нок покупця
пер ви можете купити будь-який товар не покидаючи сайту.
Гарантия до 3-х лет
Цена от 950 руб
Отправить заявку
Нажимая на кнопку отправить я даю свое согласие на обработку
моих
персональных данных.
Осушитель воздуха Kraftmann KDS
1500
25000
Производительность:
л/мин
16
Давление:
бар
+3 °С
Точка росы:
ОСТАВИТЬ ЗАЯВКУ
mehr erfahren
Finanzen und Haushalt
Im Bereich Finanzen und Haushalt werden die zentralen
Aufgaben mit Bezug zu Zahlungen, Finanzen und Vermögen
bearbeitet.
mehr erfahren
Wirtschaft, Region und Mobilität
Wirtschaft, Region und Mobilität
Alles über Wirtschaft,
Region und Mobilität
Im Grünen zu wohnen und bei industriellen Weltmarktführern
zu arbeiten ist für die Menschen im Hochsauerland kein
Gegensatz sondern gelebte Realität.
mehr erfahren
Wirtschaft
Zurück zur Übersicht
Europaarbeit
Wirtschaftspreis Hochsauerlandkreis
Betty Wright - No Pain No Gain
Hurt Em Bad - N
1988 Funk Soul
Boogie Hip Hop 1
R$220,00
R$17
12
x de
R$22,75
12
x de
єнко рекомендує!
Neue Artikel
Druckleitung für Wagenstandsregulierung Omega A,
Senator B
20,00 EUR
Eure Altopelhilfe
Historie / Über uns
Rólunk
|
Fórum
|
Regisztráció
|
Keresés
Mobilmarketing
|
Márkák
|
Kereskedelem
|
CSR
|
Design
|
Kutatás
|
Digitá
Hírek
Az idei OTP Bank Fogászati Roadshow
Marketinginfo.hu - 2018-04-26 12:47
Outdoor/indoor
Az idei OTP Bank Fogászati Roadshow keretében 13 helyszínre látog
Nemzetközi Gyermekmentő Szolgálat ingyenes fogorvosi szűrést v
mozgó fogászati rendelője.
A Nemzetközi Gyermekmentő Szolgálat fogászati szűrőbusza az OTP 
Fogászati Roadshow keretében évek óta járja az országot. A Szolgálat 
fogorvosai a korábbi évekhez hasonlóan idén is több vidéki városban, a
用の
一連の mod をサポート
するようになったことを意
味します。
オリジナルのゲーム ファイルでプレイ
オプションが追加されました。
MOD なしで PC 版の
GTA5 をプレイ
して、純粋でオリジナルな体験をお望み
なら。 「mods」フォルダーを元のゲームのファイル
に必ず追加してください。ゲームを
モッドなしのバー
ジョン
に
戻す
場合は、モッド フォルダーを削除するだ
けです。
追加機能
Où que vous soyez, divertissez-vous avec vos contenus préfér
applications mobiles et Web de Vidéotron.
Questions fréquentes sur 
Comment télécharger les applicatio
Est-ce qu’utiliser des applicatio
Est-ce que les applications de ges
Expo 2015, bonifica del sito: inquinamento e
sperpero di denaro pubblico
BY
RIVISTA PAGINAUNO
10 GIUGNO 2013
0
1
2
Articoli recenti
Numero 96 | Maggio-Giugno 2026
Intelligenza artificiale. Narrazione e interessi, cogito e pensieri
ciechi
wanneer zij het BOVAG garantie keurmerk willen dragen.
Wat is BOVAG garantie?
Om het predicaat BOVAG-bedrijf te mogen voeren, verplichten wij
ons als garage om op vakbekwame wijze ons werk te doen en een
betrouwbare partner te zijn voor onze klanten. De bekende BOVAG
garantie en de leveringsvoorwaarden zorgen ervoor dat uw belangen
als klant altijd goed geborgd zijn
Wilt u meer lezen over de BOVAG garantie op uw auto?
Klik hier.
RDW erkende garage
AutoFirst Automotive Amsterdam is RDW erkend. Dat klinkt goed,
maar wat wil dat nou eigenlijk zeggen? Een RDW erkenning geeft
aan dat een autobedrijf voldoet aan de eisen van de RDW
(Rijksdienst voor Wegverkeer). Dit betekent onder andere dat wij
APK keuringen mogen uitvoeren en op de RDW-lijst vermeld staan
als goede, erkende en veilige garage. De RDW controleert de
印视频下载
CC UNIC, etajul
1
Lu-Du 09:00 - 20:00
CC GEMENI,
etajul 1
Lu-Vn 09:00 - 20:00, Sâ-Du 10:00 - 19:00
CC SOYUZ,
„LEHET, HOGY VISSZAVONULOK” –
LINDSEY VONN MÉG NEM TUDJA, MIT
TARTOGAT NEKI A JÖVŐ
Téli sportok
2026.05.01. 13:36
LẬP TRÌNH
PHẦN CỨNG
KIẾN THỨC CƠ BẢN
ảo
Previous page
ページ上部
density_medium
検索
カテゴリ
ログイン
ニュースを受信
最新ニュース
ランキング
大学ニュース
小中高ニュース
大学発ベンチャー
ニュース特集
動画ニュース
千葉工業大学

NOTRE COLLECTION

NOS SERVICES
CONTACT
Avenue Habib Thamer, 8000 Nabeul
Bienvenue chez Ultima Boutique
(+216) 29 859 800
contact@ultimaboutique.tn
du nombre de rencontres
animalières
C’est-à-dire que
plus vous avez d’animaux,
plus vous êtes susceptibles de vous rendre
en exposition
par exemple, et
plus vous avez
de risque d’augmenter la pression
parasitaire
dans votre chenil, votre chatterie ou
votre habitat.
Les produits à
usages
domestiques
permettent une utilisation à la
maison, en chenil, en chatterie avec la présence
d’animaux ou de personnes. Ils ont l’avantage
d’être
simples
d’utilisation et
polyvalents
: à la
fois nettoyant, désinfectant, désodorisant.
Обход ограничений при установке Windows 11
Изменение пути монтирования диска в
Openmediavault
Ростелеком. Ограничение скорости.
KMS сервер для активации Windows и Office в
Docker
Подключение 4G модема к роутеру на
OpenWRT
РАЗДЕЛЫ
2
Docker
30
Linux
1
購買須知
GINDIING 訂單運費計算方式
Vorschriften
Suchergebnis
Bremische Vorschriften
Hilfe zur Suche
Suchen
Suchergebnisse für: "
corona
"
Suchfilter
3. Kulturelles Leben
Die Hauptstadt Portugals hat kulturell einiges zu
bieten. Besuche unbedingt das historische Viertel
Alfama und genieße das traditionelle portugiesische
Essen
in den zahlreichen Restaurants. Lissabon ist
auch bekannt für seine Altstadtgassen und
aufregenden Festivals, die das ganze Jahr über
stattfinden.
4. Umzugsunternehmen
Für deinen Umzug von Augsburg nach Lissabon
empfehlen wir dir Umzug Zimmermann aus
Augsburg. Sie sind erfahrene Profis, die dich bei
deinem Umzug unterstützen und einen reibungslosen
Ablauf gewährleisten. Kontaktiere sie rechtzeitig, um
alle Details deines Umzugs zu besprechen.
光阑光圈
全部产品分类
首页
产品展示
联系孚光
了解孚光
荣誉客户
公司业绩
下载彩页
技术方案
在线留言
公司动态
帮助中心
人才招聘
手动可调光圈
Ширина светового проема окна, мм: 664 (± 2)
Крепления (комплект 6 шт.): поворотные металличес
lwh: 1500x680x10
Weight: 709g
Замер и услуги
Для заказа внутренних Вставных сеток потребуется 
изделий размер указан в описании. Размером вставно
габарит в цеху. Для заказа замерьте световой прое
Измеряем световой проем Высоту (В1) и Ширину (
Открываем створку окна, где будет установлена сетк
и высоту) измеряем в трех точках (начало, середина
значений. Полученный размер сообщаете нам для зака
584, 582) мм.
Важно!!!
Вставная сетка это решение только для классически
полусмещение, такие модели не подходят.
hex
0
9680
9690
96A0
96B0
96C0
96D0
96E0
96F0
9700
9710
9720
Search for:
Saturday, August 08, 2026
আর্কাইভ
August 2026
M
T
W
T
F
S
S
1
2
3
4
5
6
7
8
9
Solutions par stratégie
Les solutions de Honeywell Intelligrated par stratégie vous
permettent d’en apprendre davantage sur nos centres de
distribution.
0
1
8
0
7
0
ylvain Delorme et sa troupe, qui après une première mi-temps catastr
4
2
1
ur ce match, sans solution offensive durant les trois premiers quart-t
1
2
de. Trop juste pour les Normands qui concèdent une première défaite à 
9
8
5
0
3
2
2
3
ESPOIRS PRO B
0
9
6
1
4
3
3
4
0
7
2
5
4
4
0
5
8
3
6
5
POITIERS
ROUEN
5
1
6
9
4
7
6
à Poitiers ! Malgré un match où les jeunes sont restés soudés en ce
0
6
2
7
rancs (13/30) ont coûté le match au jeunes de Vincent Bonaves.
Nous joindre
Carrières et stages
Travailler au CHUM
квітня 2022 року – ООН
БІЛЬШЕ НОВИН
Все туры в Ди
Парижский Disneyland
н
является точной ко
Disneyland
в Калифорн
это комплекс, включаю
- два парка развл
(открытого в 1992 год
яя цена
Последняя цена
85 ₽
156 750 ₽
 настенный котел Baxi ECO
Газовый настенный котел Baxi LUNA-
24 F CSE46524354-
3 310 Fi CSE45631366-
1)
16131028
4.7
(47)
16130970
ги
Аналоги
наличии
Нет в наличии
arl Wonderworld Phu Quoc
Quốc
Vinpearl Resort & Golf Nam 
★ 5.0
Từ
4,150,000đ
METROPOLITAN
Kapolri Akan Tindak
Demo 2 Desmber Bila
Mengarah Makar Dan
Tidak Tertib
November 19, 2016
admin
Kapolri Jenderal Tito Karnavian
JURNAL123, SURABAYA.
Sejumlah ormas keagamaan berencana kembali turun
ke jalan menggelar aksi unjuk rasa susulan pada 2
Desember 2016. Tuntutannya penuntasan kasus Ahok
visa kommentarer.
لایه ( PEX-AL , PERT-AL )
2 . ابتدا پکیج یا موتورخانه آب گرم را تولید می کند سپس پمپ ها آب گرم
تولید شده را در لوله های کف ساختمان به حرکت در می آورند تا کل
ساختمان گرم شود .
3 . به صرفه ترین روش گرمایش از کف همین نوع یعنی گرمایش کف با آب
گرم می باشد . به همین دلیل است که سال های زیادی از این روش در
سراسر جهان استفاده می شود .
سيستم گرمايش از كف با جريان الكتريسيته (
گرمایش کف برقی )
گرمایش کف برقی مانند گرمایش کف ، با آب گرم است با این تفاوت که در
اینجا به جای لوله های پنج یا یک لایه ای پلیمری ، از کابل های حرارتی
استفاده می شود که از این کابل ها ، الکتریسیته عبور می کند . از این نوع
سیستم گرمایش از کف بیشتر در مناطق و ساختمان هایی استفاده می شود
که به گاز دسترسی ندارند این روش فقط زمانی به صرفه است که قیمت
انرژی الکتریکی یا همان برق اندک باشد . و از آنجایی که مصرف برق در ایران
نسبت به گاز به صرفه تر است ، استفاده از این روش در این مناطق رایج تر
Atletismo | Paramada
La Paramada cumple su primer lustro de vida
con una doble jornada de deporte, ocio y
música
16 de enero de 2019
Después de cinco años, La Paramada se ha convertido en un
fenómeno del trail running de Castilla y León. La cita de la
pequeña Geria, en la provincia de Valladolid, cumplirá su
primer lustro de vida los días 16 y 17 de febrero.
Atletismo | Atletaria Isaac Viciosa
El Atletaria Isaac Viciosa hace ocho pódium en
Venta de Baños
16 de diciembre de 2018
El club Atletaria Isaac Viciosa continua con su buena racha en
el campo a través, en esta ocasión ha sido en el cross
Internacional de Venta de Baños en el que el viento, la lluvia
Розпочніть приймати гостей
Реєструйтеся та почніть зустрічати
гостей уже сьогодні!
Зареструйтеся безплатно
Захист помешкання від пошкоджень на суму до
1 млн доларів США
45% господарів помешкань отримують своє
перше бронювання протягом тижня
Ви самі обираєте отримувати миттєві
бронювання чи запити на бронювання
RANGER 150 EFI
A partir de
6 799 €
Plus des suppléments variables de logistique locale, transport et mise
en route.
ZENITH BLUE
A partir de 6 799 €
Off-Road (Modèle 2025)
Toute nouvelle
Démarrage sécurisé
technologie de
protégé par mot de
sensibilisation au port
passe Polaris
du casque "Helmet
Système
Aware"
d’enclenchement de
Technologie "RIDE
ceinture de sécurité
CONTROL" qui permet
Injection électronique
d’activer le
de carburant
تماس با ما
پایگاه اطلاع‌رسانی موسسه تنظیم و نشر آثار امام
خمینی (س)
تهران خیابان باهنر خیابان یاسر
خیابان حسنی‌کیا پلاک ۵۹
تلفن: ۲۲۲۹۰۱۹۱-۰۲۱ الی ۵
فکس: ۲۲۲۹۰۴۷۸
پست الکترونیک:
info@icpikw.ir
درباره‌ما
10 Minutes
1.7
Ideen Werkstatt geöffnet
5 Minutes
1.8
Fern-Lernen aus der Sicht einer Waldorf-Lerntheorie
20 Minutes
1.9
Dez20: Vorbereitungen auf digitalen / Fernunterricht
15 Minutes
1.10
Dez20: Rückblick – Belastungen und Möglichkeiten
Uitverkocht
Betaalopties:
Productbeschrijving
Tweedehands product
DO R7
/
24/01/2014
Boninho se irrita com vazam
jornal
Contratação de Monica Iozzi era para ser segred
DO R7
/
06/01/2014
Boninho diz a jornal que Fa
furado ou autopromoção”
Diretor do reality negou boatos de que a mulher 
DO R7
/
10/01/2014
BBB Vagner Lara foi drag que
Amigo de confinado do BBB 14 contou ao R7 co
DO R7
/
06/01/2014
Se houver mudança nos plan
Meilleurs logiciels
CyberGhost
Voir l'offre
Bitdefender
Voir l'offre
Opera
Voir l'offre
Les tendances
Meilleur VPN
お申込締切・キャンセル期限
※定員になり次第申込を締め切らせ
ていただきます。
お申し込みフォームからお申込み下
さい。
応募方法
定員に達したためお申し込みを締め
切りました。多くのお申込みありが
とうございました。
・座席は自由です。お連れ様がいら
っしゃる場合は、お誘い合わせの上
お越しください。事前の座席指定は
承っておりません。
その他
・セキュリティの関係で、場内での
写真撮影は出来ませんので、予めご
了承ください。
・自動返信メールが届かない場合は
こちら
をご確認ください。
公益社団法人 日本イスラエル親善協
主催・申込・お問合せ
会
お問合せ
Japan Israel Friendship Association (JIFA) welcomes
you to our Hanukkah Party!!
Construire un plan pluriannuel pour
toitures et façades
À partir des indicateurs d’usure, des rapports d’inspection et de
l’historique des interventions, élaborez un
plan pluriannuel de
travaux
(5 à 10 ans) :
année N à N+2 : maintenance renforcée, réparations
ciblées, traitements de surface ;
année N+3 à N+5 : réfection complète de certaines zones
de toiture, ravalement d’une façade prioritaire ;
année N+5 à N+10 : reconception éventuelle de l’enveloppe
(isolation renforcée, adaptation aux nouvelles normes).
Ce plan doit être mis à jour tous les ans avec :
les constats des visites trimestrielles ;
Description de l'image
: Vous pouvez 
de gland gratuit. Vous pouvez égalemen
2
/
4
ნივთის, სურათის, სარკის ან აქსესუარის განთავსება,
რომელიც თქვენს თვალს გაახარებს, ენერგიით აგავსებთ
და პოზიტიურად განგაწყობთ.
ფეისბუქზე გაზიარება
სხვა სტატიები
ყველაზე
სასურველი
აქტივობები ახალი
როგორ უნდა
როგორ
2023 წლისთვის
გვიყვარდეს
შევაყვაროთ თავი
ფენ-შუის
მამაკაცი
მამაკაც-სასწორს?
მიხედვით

========================

◆ AIM OF THE EXERCISE:
One stretch of the lines above is wanted, from the line that contains "Отправить заявку" through the line that contains "zu arbeiten ist". Output it exactly.

◆ ANSWER FOR THE TASK:
Отправить заявку
Нажимая на кнопку отправить я даю свое согласие на обработку
моих
персональных данных.
Осушитель воздуха Kraftmann KDS
1500
25000
Производительность:
л/мин
16
Давление:
бар
+3 °С
Точка росы:
ОСТАВИТЬ ЗАЯВКУ
mehr erfahren
Finanzen und Haushalt
Im Bereich Finanzen und Haushalt werden die zentralen
Aufgaben mit Bezug zu Zahlungen, Finanzen und Vermögen
bearbeitet.
mehr erfahren
Wirtschaft, Region und Mobilität
Wirtschaft, Region und Mobilität
Alles über Wirtschaft,
Region und Mobilität
Im Grünen zu wohnen und bei industriellen Weltmarktführern
zu arbeiten ist für die Menschen im Hochsauerland kein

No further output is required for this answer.